Fiery John Tortorella close to becoming next Flyers head coach

john tortorella flyers
Dec 2, 2017; Washington, DC, USA; Columbus Blue Jackets head coach John Tortorella looks on from behind the bench against the Washington Capitals in the second period at Capital One Arena. The Capitals won 4-3. Mandatory Credit: Geoff Burke-USA TODAY Sports

John Tortorella is close to getting back behind the bench of another Metropolitan Division team.

Per multiple reports, the Philadelphia Flyers have an offer on the table for Torts to become their next head coach. NHL Analyst Kevin Weekes was the first to break the story with another of his Breaking News videos from random locations.

Torts has coached the Tampa Bay Lightning, New York Rangers, Vancouver Canucks, and Columbus Blue Jackets.

John Tortorella next Flyers head coach

The rumor mill surrounding the Flyers coach job had both Barry Trotz and John Tortorella as the final two candidates.

Almost from the beginning, Torts was considered the frontrunner to land the position since they let go of Mike Yeo. He’s a fiery coach known to get into some heated moments with the media and his players. But he is also widely considered one of the fairest coaches in the business and would bring instant accountability to that locker room.

The 63 year-old Torts is 14th all-time on the NHL’s win list. In 1383 games he has a record of 673-541-37-132. His postseason record is 56-64 winning a Stanley Cup in 2004 with the Tampa Bay Lightning.

Torts marches to his own drum

john tortorella
Dec 16, 2017; Raleigh, NC, USA; Columbus Blue Jackets head coach John Tortorella looks on during the game against the Carolina Hurricanes at PNC Arena. The Carolina Hurricanes defeated the Columbus Blue Jackets 2-1. Mandatory Credit: James Guillory-USA TODAY Sports

One thing is for sure, Tortorella’s press conference with the Philadelphia media is going to become must see TV.

Even if it’s unintentional, Torts always seems to be in the center of a media storm. That happened this past season as a TV Analyst for ESPN. He felt his comments over THE Trevor Zegras flip pass over the net for a goal were misconstrued.

“I live under a rock,” John Tortorella said on ESPN’s The Point. “I didn’t realize all of this was going on after the show.”
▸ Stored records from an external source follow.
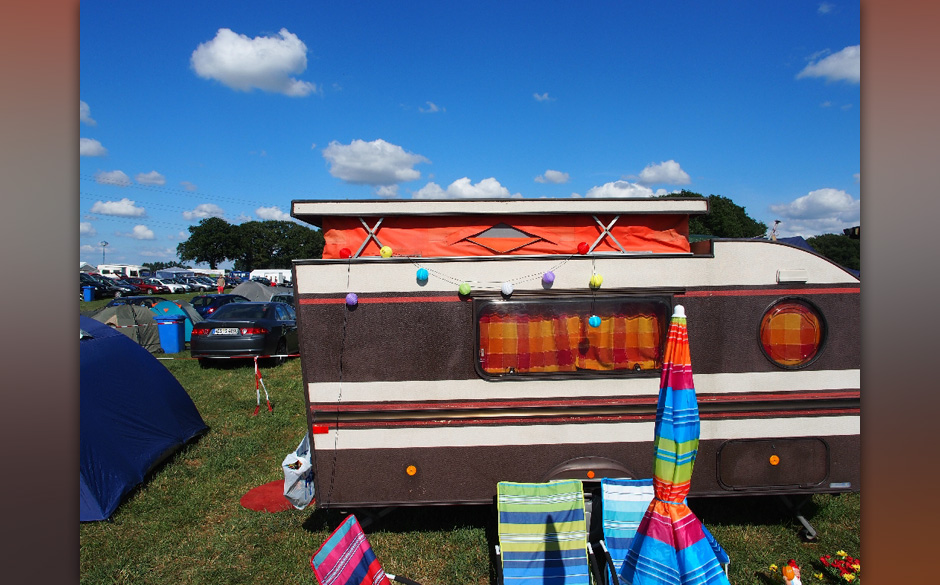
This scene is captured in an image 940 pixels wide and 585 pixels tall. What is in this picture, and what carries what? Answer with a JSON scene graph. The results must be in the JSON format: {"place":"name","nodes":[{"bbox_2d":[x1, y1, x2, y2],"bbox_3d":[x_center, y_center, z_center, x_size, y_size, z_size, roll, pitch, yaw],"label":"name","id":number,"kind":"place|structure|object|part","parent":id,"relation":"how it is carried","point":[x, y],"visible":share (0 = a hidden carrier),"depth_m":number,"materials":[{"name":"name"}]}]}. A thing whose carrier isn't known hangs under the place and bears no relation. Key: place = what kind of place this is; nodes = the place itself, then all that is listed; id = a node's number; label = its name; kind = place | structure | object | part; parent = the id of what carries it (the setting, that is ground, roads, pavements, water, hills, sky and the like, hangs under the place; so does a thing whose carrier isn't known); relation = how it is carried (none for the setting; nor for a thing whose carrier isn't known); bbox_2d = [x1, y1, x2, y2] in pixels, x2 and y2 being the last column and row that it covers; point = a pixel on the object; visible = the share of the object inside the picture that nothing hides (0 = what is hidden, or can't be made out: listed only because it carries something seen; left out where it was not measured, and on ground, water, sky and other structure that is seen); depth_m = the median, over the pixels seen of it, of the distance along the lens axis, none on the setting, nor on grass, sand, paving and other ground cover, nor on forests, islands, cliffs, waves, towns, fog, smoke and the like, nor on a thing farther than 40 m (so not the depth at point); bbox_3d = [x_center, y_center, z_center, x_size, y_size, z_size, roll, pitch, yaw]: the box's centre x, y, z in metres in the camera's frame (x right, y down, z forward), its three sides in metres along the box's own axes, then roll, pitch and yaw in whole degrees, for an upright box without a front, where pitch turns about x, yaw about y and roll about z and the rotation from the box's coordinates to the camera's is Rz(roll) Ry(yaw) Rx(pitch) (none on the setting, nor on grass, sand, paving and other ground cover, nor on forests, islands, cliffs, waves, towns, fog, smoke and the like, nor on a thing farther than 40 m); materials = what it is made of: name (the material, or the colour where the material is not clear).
{"place":"outdoors","nodes":[
{"label":"outdoors","id":0,"kind":"place"},
{"bbox_2d":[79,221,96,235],"label":"cloud","id":1,"kind":"structure","parent":0,"point":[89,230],"materials":[{"name":"white"}]},
{"bbox_2d":[80,100,96,126],"label":"cloud","id":2,"kind":"structure","parent":0,"point":[85,107],"materials":[{"name":"white"}]},
{"bbox_2d":[80,137,106,157],"label":"cloud","id":3,"kind":"structure","parent":0,"point":[90,144],"materials":[{"name":"white"}]},
{"bbox_2d":[94,169,131,185],"label":"cloud","id":4,"kind":"structure","parent":0,"point":[124,180],"materials":[{"name":"white"}]},
{"bbox_2d":[91,198,148,217],"label":"cloud","id":5,"kind":"structure","parent":0,"point":[108,208],"materials":[{"name":"white"}]},
{"bbox_2d":[128,225,155,239],"label":"cloud","id":6,"kind":"structure","parent":0,"point":[149,233],"materials":[{"name":"white"}]},
{"bbox_2d":[134,170,165,185],"label":"cloud","id":7,"kind":"structure","parent":0,"point":[156,180],"materials":[{"name":"white"}]},
{"bbox_2d":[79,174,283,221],"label":"power lines","id":8,"kind":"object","parent":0,"point":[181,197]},
{"bbox_2d":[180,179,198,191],"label":"cloud","id":9,"kind":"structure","parent":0,"point":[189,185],"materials":[{"name":"white"}]},
{"bbox_2d":[182,203,227,220],"label":"cloud","id":10,"kind":"structure","parent":0,"point":[197,210],"materials":[{"name":"white"}]},
{"bbox_2d":[188,27,315,96],"label":"cloud","id":11,"kind":"structure","parent":0,"point":[234,64],"materials":[{"name":"white"}]},
{"bbox_2d":[254,206,291,220],"label":"cloud","id":12,"kind":"structure","parent":0,"point":[264,210],"materials":[{"name":"white"}]},
{"bbox_2d":[320,138,430,185],"label":"cloud","id":13,"kind":"structure","parent":0,"point":[375,168],"materials":[{"name":"white"}]},
{"bbox_2d":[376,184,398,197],"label":"cloud","id":14,"kind":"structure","parent":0,"point":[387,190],"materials":[{"name":"white"}]},
{"bbox_2d":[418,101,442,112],"label":"cloud","id":15,"kind":"structure","parent":0,"point":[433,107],"materials":[{"name":"white"}]},
{"bbox_2d":[413,177,516,199],"label":"cloud","id":16,"kind":"structure","parent":0,"point":[453,185],"materials":[{"name":"white"}]},
{"bbox_2d":[94,0,837,269],"label":"sky","id":17,"kind":"structure","parent":0,"point":[421,98],"materials":[{"name":"blue"}]},
{"bbox_2d":[76,293,856,584],"label":"lawn","id":18,"kind":"structure","parent":0,"point":[780,527],"materials":[{"name":"green plant"}]},
{"bbox_2d":[82,285,95,300],"bbox_3d":[-21.391,0.076,36.585,0.665,0.936,0.675,0,2,-2],"label":"blue bin","id":19,"kind":"object","parent":18,"relation":"on","point":[85,294],"visible":0.9,"depth_m":36.35,"materials":[{"name":"blue plastic"}]},
{"bbox_2d":[80,275,132,299],"label":"car","id":20,"kind":"object","parent":18,"relation":"on","point":[112,290],"visible":0.56,"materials":[{"name":"black metal"}]},
{"bbox_2d":[89,300,163,351],"bbox_3d":[-8.572,0.836,15.944,2.093,1.205,2.234,1,2,34],"label":"tent","id":21,"kind":"object","parent":18,"relation":"on","point":[121,320],"visible":0.61,"depth_m":15.54,"materials":[{"name":"fabric"}]},
{"bbox_2d":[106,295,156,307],"label":"car","id":22,"kind":"object","parent":18,"relation":"on","point":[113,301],"visible":0.25,"depth_m":22.24,"materials":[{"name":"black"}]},
{"bbox_2d":[76,316,210,521],"bbox_3d":[-3.992,1.001,6.214,2.484,1.692,3.145,0,2,-2],"label":"blue tent","id":23,"kind":"object","parent":18,"relation":"on","point":[186,397],"visible":0.85,"depth_m":6.04,"materials":[{"name":"blue fabric"}]},
{"bbox_2d":[124,278,168,294],"label":"red car","id":24,"kind":"object","parent":18,"relation":"on","point":[144,285],"visible":0.56,"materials":[{"name":"red metal"}]},
{"bbox_2d":[148,277,191,292],"label":"car","id":25,"kind":"object","parent":18,"relation":"on","point":[172,285],"visible":0.59,"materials":[{"name":"white metal"}]},
{"bbox_2d":[156,316,186,353],"bbox_3d":[-7.073,1.015,15.457,0.600,0.881,0.580,0,2,-2],"label":"blue bin","id":26,"kind":"object","parent":18,"relation":"on","point":[168,324],"visible":0.99,"depth_m":15.21,"materials":[{"name":"blue plastic"}]},
{"bbox_2d":[150,299,201,343],"bbox_3d":[-8.453,0.789,18.128,2.095,1.176,2.054,0,2,-2],"label":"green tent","id":27,"kind":"object","parent":18,"relation":"on","point":[170,303],"visible":0.33,"depth_m":17.72,"materials":[{"name":"teal fabric"}]},
{"bbox_2d":[189,293,244,317],"bbox_3d":[-9.062,0.613,23.551,1.842,1.202,3.340,0,2,9],"label":"car","id":28,"kind":"object","parent":18,"relation":"on","point":[197,304],"visible":0.47,"depth_m":22.57,"materials":[{"name":"blue metal"}]},
{"bbox_2d":[216,274,225,293],"bbox_3d":[-14.660,-0.254,38.434,0.625,1.721,0.617,-2,2,-39],"label":"person","id":29,"kind":"object","parent":18,"relation":"on","point":[221,281],"visible":0.88,"depth_m":38.28},
{"bbox_2d":[192,301,299,364],"bbox_3d":[-4.576,0.825,14.406,1.761,1.244,4.159,0,2,-2],"label":"black car","id":30,"kind":"object","parent":18,"relation":"on","point":[271,335],"visible":0.87,"depth_m":12.76,"materials":[{"name":"black metal"}]},
{"bbox_2d":[211,328,239,334],"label":"license plate","id":31,"kind":"object","parent":30,"relation":"attached to","point":[219,333],"visible":0.94,"depth_m":12.60,"materials":[{"name":"metal"}]},
{"bbox_2d":[229,280,288,301],"bbox_3d":[-8.631,0.187,26.886,2.670,1.363,2.379,1,2,23],"label":"tent","id":32,"kind":"object","parent":18,"relation":"on","point":[253,290],"visible":0.64,"depth_m":26.06,"materials":[{"name":"grey fabric"}]},
{"bbox_2d":[253,355,271,414],"bbox_3d":[-2.956,1.319,9.253,0.232,0.870,0.245,0,2,-2],"label":"barrier post","id":33,"kind":"object","parent":18,"relation":"on","point":[258,400],"visible":0.99,"depth_m":9.22,"materials":[{"name":"red"}]},
{"bbox_2d":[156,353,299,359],"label":"barrier tape","id":34,"kind":"object","parent":33,"relation":"attached to","point":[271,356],"visible":0.59,"depth_m":9.84,"materials":[{"name":"white plastic"}]},
{"bbox_2d":[240,480,312,512],"bbox_3d":[-1.630,1.773,5.736,0.709,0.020,0.746,0,2,-2],"label":"red mat","id":35,"kind":"object","parent":18,"relation":"on","point":[257,500],"visible":0.61,"depth_m":5.61,"materials":[{"name":"red"}]},
{"bbox_2d":[270,293,294,309],"label":"car","id":36,"kind":"object","parent":18,"relation":"on","point":[285,299],"visible":0.24,"depth_m":20.43,"materials":[{"name":"metal"}]},
{"bbox_2d":[309,513,419,584],"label":"deck chair","id":37,"kind":"object","parent":18,"relation":"on","point":[331,541],"visible":0.99,"depth_m":3.16,"materials":[{"name":"fabric"}]},
{"bbox_2d":[493,479,596,584],"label":"deck chair","id":38,"kind":"object","parent":18,"relation":"on","point":[582,539],"visible":0.99,"depth_m":3.94,"materials":[{"name":"multicoloured fabric"}]},
{"bbox_2d":[285,197,855,537],"bbox_3d":[1.008,0.608,5.717,4.960,2.646,2.599,0,2,-2],"label":"caravan","id":39,"kind":"object","parent":18,"relation":"on","point":[744,301],"visible":0.82,"depth_m":4.75,"materials":[{"name":"brown metal"}]},
{"bbox_2d":[281,432,314,509],"bbox_3d":[-1.325,1.426,5.233,0.359,0.585,0.480,0,2,-2],"label":"plastic bag","id":40,"kind":"object","parent":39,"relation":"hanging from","point":[288,457],"visible":0.8,"depth_m":5.10,"materials":[{"name":"white plastic"}]},
{"bbox_2d":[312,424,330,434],"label":"tail light","id":41,"kind":"object","parent":39,"relation":"attached to","point":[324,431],"visible":0.86,"depth_m":4.54,"materials":[{"name":"red plastic"}]},
{"bbox_2d":[328,262,351,504],"bbox_3d":[-0.928,0.678,4.665,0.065,1.796,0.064,1,2,40],"label":"cable","id":42,"kind":"object","parent":39,"relation":"hanging from","point":[348,269],"visible":0.97,"depth_m":4.65,"materials":[{"name":"black plastic"}]},
{"bbox_2d":[339,247,350,258],"bbox_3d":[-0.963,-0.302,5.026,0.092,0.100,0.090,0,2,-2],"label":"red lamp","id":43,"kind":"object","parent":39,"relation":"attached to","point":[343,255],"visible":0.82,"depth_m":5.00,"materials":[{"name":"red paper"}]},
{"bbox_2d":[345,292,357,307],"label":"paper lantern","id":44,"kind":"object","parent":39,"relation":"hanging from","point":[350,297],"visible":0.94,"depth_m":4.64,"materials":[{"name":"purple paper"}]},
{"bbox_2d":[379,245,392,257],"bbox_3d":[-0.635,-0.303,4.917,0.111,0.113,0.107,0,2,-2],"label":"yellow ball","id":45,"kind":"object","parent":39,"relation":"hanging from","point":[382,253],"visible":0.97,"depth_m":4.88,"materials":[{"name":"yellow paper"}]},
{"bbox_2d":[405,465,416,475],"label":"reflector","id":46,"kind":"object","parent":39,"relation":"attached to","point":[409,472],"visible":0.96,"depth_m":4.61,"materials":[{"name":"orange plastic"}]},
{"bbox_2d":[416,268,428,283],"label":"paper lantern","id":47,"kind":"object","parent":39,"relation":"hanging from","point":[424,272],"visible":0.97,"depth_m":4.61,"materials":[{"name":"teal paper"}]},
{"bbox_2d":[458,282,471,295],"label":"paper lantern","id":48,"kind":"object","parent":39,"relation":"hanging from","point":[463,288],"visible":0.96,"depth_m":4.60,"materials":[{"name":"green paper"}]},
{"bbox_2d":[411,256,571,296],"bbox_3d":[0.162,-0.123,4.656,1.346,0.319,0.076,0,2,-2],"label":"string light","id":49,"kind":"object","parent":39,"relation":"hanging from","point":[529,276],"visible":0.97,"depth_m":4.65,"materials":[{"name":"multicoloured paper"}]},
{"bbox_2d":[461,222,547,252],"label":"window","id":50,"kind":"structure","parent":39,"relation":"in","point":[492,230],"depth_m":4.93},
{"bbox_2d":[500,282,512,296],"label":"paper lantern","id":51,"kind":"object","parent":39,"relation":"hanging from","point":[506,288],"visible":0.97,"depth_m":4.64,"materials":[{"name":"white paper"}]},
{"bbox_2d":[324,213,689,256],"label":"pop-up roof canvas","id":52,"kind":"object","parent":39,"relation":"on","point":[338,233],"visible":0.53,"depth_m":5.01,"materials":[{"name":"fabric"}]},
{"bbox_2d":[541,270,554,286],"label":"paper lantern","id":53,"kind":"object","parent":39,"relation":"hanging from","point":[548,276],"visible":0.97,"depth_m":4.66,"materials":[{"name":"purple paper"}]},
{"bbox_2d":[471,293,676,378],"bbox_3d":[0.751,0.302,4.705,1.682,0.676,0.131,0,2,-2],"label":"window","id":54,"kind":"structure","parent":39,"relation":"in","point":[596,372],"depth_m":4.69,"materials":[{"name":"glass"}]},
{"bbox_2d":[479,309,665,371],"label":"curtain","id":55,"kind":"object","parent":54,"relation":"hanging from","point":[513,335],"visible":0.51,"depth_m":4.83,"materials":[{"name":"orange fabric"}]},
{"bbox_2d":[576,241,589,252],"bbox_3d":[0.843,-0.333,4.850,0.102,0.111,0.101,0,2,-2],"label":"red ball","id":56,"kind":"object","parent":39,"relation":"hanging from","point":[587,248],"visible":0.97,"depth_m":4.82,"materials":[{"name":"red"}]},
{"bbox_2d":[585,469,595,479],"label":"reflector","id":57,"kind":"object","parent":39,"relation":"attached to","point":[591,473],"visible":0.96,"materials":[{"name":"orange plastic"}]},
{"bbox_2d":[588,315,601,327],"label":"paper lantern","id":58,"kind":"object","parent":39,"relation":"hanging from","point":[592,319],"visible":0.96,"depth_m":4.49,"materials":[{"name":"teal paper"}]},
{"bbox_2d":[589,273,602,288],"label":"paper lantern","id":59,"kind":"object","parent":39,"relation":"hanging from","point":[598,281],"visible":0.95,"depth_m":4.61,"materials":[{"name":"yellow paper"}]},
{"bbox_2d":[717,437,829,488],"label":"storage hatch","id":60,"kind":"object","parent":39,"relation":"in","point":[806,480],"visible":0.96,"depth_m":4.69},
{"bbox_2d":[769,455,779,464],"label":"reflector","id":61,"kind":"object","parent":39,"relation":"attached to","point":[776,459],"visible":0.97,"depth_m":4.75,"materials":[{"name":"orange plastic"}]},
{"bbox_2d":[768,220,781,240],"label":"antenna","id":62,"kind":"object","parent":39,"relation":"attached to","point":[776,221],"visible":0.57,"depth_m":7.15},
{"bbox_2d":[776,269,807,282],"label":"vent","id":63,"kind":"object","parent":39,"relation":"attached to","point":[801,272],"visible":0.96,"depth_m":4.47,"materials":[{"name":"white plastic"}]},
{"bbox_2d":[759,297,826,368],"bbox_3d":[2.362,0.274,4.806,0.492,0.597,0.270,0,2,-2],"label":"round window","id":64,"kind":"structure","parent":39,"relation":"in","point":[792,361],"depth_m":4.79,"materials":[{"name":"glass"}]},
{"label":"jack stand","id":65,"kind":"part","parent":39,"relation":"part of","materials":[{"name":"metal"}]},
{"bbox_2d":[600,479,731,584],"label":"deck chair","id":66,"kind":"object","parent":18,"relation":"on","point":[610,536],"visible":0.52,"depth_m":3.88,"materials":[{"name":"blue fabric"}]},
{"bbox_2d":[615,302,730,584],"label":"closed umbrella","id":67,"kind":"object","parent":18,"relation":"on","point":[647,520],"visible":0.98,"depth_m":2.94,"materials":[{"name":"multicoloured fabric"}]},
{"bbox_2d":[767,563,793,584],"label":"flower","id":68,"kind":"object","parent":18,"relation":"on","point":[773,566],"visible":0.82,"depth_m":4.14,"materials":[{"name":"plant"}]},
{"bbox_2d":[781,561,802,584],"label":"figurine","id":69,"kind":"object","parent":18,"relation":"on","point":[790,571],"visible":0.99,"depth_m":3.87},
{"bbox_2d":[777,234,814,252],"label":"tent","id":70,"kind":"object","parent":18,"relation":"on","point":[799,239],"visible":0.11,"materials":[{"name":"blue fabric"}]},
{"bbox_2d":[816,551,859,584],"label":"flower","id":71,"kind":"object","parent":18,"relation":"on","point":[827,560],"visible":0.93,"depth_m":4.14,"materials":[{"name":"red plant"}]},
{"bbox_2d":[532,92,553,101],"label":"cloud","id":72,"kind":"structure","parent":0,"point":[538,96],"materials":[{"name":"white"}]},
{"bbox_2d":[536,169,569,184],"label":"cloud","id":73,"kind":"structure","parent":0,"point":[550,173],"materials":[{"name":"white"}]},
{"bbox_2d":[586,180,657,198],"label":"cloud","id":74,"kind":"structure","parent":0,"point":[605,185],"materials":[{"name":"white"}]},
{"bbox_2d":[636,160,692,186],"label":"cloud","id":75,"kind":"structure","parent":0,"point":[642,175],"materials":[{"name":"white"}]},
{"bbox_2d":[766,188,858,235],"label":"cloud","id":76,"kind":"structure","parent":0,"point":[801,208],"materials":[{"name":"white"}]},
{"bbox_2d":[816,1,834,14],"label":"cloud","id":77,"kind":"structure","parent":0,"point":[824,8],"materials":[{"name":"white"}]},
{"bbox_2d":[799,45,858,84],"label":"cloud","id":78,"kind":"structure","parent":0,"point":[838,61],"materials":[{"name":"white"}]},
{"label":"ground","id":79,"kind":"structure","parent":0},
{"bbox_2d":[100,240,108,263],"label":"lamp post","id":80,"kind":"object","parent":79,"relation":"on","point":[105,244],"visible":0.55,"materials":[{"name":"metal"}]},
{"bbox_2d":[96,264,146,277],"label":"caravan","id":81,"kind":"object","parent":79,"relation":"on","point":[113,267],"visible":0.5,"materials":[{"name":"white metal"}]},
{"bbox_2d":[157,267,223,279],"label":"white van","id":82,"kind":"object","parent":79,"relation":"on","point":[202,271],"visible":0.45,"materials":[{"name":"white"}]},
{"bbox_2d":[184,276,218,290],"label":"car","id":83,"kind":"object","parent":79,"relation":"on","point":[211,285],"visible":0.56,"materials":[{"name":"metal"}]},
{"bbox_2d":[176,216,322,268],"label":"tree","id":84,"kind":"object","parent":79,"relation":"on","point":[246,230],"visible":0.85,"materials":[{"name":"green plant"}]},
{"bbox_2d":[249,270,290,285],"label":"white van","id":85,"kind":"object","parent":79,"relation":"on","point":[267,274],"visible":0.52,"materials":[{"name":"white"}]},
{"bbox_2d":[669,191,766,237],"label":"tree","id":86,"kind":"object","parent":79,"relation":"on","point":[742,210],"visible":0.32,"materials":[{"name":"green plant"}]},
{"bbox_2d":[807,233,859,271],"label":"tree","id":87,"kind":"object","parent":79,"relation":"on","point":[843,251],"visible":0.33,"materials":[{"name":"green plant"}]}
]}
Torts began speaking about his comments on the Zegras’ “pass streamed around the world”, where he criticized if it was “good for hockey.” While he still feels it’s debatable if that pass is a good hockey play, he wanted to set the record straight.

“I read the article and saw what this kid was going through with the questions being asked and my heart dropped,” the former coach said. “That was the furthest thing from my mind criticizing this kid.”

“What bothers me is the media – my comments have been taken out of context trying to pit and Trevor against one another” Torts explained. “I feel terrible about that and I reached out to him and his coach. I hope he does it again quite honestly.”

For what it’s worth, Torts as a coach isn’t for everyone. Patrik Laine was very critical of him after Torts left the Columbus Blue Jackets.

“I understand the need for a tight system, but all players are different,” Laine criticized how Torts used him. “I do not even want to be like everyone else. I am who I am and do things my way. Everyone should be given the opportunity to be themselves. Then, of course, you have to play within the team’s system. I think it’s stupid not to use my potential. But then it’s another matter what the coaches think.” 

On the opposite spectrum, you have more players that respect Torts because he treats everyone equally. Regardless if you’re a goal scorer or a checker, it’s all about the team.

“Great coach. Great person,” Jackets goalie Elvis Merzlikins said. “I’m sad that I’m not going to have an opportunity to work with him. He taught me a lot. He was the guy who settled me down and gave me a chance to understand the league.”

“Personally, I love Torts,” Columbus defenseman Zach Werenski noted. “Me and Torts went through it. My first year, came in and it was smooth sailing. Second and third year I was struggling defensively. He was hard me – pushed me to be better. Going through that process with him – seeing what he means to the room, to the city, to the organization – I’m honored to have played for him.”